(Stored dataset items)
-------

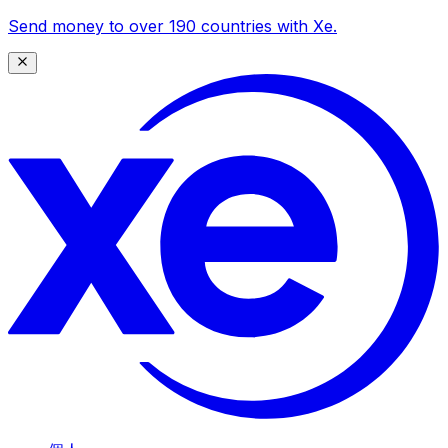
Send money to over 190 countries with Xe.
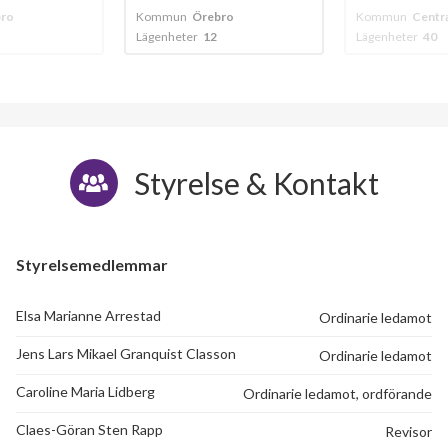
ro
Kommun
Centralt - örebro
Kommun
Örebr
Lägenheter
40
Lägenheter
5
Styrelse & Kontakt
Styrelsemedlemmar
Elsa Marianne Arrestad
Ordinarie ledamot
Jens Lars Mikael Granquist Classon
Ordinarie ledamot
Caroline Maria Lidberg
Ordinarie ledamot, ordförande
Claes-Göran Sten Rapp
Revisor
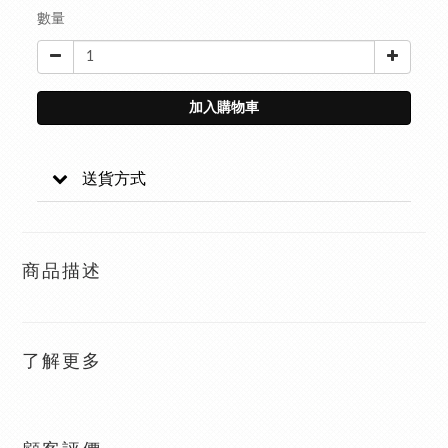
數量
加入購物車
送貨方式
商品描述
了解更多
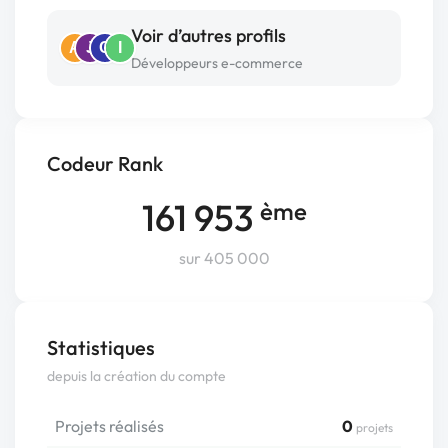
Voir d’autres profils
A
J
C
I
Développeurs e-commerce
Codeur Rank
161 953
ème
sur 405 000
Statistiques
depuis la création du compte
Projets réalisés
0
projets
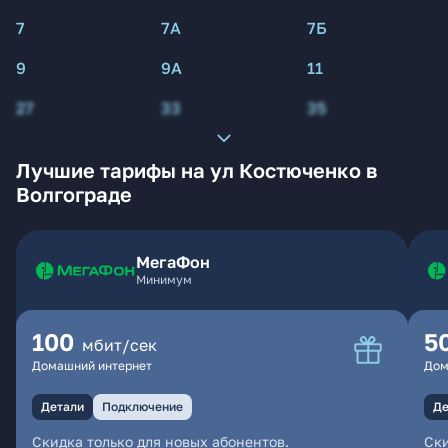
7
7А
7Б
9
9А
11
27
33
35
Лучшие тарифы на ул Костюченко в
Волгограде
МегаФон
Минимум
100
5
мбит/сек
Домашний интернет
Дом
Детали
Подключение
Де
Скидка только для новых абонентов.
Ски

-------

Job |
Please transcribe, with no additions, the lines starting at the one that contains "Projets réalisés" and running through the last line of the entries, inclusive. Leave the pictures out.

Answer to this problem |
Projets réalisés
0
projets
7
7А
7Б
9
9А
11
27
33
35
Лучшие тарифы на ул Костюченко в
Волгограде
МегаФон
Минимум
100
5
мбит/сек
Домашний интернет
Дом
Детали
Подключение
Де
Скидка только для новых абонентов.
Ски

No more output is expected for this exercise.